Tekstfragment>
=====

Het lijkt onwaarschijnlijk dat de Palestijnen op den duur genoegen zullen nemen met een aantal overvolle reservaten. Wat dreigt, is dat Israël door te winnen uiteindelijk zal verliezen. Man kann sich auch totsiegen, zeiden de Pruisen al. Israël koerst aan op een regeling waarbij het alles krijgt wat het wil: externe controle over alle Palestijnse gebieden, terwijl de interne controle in handen komt van het Palestijns Gezag. Het komt neer op een bezetting met afstandsbediening, een zo hoog mogelijke muur tussen de Palestijnen en Israël, maar een die tegelijk wel weer open is in zoverre dat de Israëlische economische belangen dient: goedkope arbeidskracht en een afhankelijk afzetgebied. De nederzettingen worden gehandhaafd, waardoor er grillige, kilometerslange grenzen op de Westoever ontstaan – een situatie die onmogelijk een ‘definitieve status’ genoemd kan worden.
Dit is de grote paradox: terwijl Israël aan de ene kant zijn best doet om de Palestijnen kwijt te raken, worden die in feite binnen de grenzen van het nieuwe, grotere Israël vastgezet. Door in hoog tempo nederzettingen te stichten werd een groot deel van het Palestijnse land feitelijk geannexeerd voordat de onderhandelingen over een definitieve status van start gingen. Daarmee heeft Israël het eigen lot onlosmakelijk aan dat van de Palestijnen verbonden. Een grote groep Palestijnen blijft wonen binnen Israël, en een grote groep Joodse Israëli’s blijft wonen op de Westoever en in de Gazastrook, nog afgezien van de Joden binnen de Arabische wijken van Jeruzalem. Een werkelijke scheiding is onmogelijk gemaakt, hoeveel hekken, controleposten, pasjeswetten en grenswachten er ook zullen worden ingezet.
Ook economisch lijkt de situatie meer op een slecht huwelijk dan op een gelukkige scheiding. Israël wil de Palestijnen als arbeidskrachten en kopers niet kwijt, en de Palestijnen hebben zonder middelen om een onafhankelijke economie op te bouwen geen andere keuze dan met Israël verbonden te blijven. Ook wat betreft de veiligheid zijn leger en politie van beide partijen op elkaar aangewezen. Israël en het toekomstige Palestina zijn niet van elkaar af, ze blijven één grondgebied, dat meer zal lijken op het vroegere Zuid-Afrika dan op twee op zichzelf staande staten.

=====

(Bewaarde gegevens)
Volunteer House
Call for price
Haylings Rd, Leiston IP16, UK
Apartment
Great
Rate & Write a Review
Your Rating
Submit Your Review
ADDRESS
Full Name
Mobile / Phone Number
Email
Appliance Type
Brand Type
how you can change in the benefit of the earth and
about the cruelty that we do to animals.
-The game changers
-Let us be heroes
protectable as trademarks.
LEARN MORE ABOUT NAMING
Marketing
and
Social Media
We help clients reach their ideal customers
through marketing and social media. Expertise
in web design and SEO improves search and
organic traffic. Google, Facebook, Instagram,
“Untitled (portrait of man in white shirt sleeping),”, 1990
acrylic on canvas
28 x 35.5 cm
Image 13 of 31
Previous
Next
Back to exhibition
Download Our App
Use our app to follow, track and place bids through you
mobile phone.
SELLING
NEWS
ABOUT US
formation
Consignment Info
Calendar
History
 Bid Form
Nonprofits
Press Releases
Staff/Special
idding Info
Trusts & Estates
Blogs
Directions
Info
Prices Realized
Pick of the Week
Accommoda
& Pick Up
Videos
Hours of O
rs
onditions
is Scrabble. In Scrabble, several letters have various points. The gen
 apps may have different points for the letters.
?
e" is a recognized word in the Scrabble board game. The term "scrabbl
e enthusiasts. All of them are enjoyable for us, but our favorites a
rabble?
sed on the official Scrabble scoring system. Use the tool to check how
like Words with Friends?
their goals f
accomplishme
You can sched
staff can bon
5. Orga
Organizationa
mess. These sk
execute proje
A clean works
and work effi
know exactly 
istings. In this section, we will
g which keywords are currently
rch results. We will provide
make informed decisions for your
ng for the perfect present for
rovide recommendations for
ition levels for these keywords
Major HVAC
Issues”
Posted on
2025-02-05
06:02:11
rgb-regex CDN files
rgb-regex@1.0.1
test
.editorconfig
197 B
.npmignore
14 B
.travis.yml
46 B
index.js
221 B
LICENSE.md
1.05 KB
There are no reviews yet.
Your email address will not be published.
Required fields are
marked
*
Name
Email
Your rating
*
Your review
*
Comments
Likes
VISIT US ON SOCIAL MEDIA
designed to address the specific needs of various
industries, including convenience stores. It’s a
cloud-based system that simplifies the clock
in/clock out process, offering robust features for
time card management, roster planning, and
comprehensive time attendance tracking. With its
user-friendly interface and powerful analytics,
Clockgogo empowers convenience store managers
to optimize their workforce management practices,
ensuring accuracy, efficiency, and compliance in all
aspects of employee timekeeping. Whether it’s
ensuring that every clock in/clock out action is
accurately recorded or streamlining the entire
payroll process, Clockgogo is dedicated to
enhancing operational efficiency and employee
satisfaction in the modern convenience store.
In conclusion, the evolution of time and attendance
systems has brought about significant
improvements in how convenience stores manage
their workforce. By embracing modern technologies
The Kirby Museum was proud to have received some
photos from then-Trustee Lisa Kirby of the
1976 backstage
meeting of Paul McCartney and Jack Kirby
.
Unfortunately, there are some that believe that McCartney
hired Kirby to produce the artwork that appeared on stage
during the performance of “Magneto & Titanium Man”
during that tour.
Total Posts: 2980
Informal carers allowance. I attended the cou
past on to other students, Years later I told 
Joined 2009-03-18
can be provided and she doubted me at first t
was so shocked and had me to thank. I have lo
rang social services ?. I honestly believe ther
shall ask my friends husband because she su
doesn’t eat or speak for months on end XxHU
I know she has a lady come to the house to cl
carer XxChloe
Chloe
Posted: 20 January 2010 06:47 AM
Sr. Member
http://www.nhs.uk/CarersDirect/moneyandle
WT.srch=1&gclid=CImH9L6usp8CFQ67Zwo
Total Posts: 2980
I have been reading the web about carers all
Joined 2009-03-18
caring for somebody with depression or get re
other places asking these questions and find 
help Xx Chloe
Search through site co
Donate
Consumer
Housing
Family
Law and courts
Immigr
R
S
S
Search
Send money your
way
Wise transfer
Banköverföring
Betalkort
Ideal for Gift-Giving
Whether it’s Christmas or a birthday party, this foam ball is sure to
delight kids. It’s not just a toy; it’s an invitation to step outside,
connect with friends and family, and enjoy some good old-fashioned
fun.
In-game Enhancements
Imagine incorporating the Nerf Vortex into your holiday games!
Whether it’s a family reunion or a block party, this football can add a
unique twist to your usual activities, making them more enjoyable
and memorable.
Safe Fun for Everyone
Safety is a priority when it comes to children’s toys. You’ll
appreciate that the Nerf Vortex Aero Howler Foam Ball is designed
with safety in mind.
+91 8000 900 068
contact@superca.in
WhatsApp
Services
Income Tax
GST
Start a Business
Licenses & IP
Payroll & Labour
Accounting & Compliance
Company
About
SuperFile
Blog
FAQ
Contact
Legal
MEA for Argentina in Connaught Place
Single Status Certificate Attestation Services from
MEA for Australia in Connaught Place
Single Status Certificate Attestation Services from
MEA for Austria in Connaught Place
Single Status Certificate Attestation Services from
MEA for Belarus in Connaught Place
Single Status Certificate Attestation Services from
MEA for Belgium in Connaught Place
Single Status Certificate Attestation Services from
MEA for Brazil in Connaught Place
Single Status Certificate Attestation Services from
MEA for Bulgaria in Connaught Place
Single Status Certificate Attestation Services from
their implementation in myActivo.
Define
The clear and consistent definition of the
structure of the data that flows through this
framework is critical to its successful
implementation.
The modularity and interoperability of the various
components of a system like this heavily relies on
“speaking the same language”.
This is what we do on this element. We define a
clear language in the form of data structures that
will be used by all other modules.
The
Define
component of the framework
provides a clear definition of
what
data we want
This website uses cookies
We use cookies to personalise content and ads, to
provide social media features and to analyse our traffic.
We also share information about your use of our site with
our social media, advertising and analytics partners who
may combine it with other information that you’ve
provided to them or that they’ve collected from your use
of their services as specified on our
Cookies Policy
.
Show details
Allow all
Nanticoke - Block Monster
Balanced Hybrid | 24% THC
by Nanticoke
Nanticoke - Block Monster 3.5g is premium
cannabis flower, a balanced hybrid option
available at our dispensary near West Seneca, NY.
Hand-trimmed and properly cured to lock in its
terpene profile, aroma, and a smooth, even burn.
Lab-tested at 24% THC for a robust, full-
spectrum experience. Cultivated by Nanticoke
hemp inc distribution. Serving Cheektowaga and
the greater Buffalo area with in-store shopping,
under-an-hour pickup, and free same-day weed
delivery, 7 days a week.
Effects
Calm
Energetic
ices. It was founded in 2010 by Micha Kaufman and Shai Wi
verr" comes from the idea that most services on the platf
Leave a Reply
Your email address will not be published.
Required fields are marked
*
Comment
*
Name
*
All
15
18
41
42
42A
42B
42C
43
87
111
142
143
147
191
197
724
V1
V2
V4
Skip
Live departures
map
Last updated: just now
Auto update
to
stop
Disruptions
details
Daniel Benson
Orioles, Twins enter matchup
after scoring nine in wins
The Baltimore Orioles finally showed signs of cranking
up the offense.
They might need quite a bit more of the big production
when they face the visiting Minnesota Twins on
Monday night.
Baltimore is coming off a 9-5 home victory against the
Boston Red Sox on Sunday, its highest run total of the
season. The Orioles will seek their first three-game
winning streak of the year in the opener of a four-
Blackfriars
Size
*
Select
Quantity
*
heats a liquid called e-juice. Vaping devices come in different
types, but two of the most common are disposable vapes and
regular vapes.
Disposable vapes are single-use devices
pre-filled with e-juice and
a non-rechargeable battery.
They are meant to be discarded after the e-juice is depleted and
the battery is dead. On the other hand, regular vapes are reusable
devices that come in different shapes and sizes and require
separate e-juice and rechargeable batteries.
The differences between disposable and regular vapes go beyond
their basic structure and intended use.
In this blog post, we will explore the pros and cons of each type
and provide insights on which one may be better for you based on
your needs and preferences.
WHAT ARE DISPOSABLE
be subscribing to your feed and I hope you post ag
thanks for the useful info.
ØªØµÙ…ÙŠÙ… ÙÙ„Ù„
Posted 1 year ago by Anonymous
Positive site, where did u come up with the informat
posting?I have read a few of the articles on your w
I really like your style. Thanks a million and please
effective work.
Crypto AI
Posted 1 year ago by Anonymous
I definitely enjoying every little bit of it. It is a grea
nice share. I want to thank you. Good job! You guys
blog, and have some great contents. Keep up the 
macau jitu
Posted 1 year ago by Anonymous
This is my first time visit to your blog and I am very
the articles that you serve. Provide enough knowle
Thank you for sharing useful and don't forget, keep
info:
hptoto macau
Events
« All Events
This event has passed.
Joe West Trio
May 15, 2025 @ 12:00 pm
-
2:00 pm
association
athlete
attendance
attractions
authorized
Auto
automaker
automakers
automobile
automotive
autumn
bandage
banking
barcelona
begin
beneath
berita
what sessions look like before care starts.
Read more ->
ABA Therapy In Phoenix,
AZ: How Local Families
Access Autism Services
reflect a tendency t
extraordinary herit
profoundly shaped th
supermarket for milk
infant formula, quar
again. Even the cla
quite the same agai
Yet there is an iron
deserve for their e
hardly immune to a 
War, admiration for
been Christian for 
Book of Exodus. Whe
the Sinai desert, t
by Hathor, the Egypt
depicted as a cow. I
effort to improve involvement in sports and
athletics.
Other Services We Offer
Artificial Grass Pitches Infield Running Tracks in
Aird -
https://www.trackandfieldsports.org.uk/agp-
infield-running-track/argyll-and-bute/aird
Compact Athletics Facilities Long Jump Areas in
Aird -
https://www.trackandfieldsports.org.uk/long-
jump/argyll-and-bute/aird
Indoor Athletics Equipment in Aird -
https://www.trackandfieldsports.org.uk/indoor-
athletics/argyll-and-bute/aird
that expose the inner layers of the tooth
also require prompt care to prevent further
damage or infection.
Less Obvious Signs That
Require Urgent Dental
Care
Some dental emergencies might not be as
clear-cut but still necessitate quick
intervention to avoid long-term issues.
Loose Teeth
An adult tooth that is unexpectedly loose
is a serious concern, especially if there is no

=====

Opdrachten>
a: Beantwoord de volgende vragen over het fragment over Israël en de Palestijnen.
(i) Welke twee economische belangen van Israël noemt het fragment?
(ii) Wat gebeurde er volgens het fragment met een groot deel van het Palestijnse land door het snelle stichten van nederzettingen?
(iii) Op welk land zal het ene grondgebied volgens het fragment meer gaan lijken?
b: Herhaal letterlijk het stuk uit het fragment over Israël en de Palestijnen dat begint bij "Het lijkt onwaarschijnlijk" en eindigt bij "genoemd kan worden.".
De gegevens zijn hier niet nodig.

Antwoorden>
a:
(i) Goedkope arbeidskracht en een afhankelijk afzetgebied.
(ii) Het werd feitelijk geannexeerd voordat de onderhandelingen over een definitieve status van start gingen.
(iii) Op het vroegere Zuid-Afrika.

b:
Het lijkt onwaarschijnlijk dat de Palestijnen op den duur genoegen zullen nemen met een aantal overvolle reservaten. Wat dreigt, is dat Israël door te winnen uiteindelijk zal verliezen. Man kann sich auch totsiegen, zeiden de Pruisen al. Israël koerst aan op een regeling waarbij het alles krijgt wat het wil: externe controle over alle Palestijnse gebieden, terwijl de interne controle in handen komt van het Palestijns Gezag. Het komt neer op een bezetting met afstandsbediening, een zo hoog mogelijke muur tussen de Palestijnen en Israël, maar een die tegelijk wel weer open is in zoverre dat de Israëlische economische belangen dient: goedkope arbeidskracht en een afhankelijk afzetgebied. De nederzettingen worden gehandhaafd, waardoor er grillige, kilometerslange grenzen op de Westoever ontstaan – een situatie die onmogelijk een ‘definitieve status’ genoemd kan worden.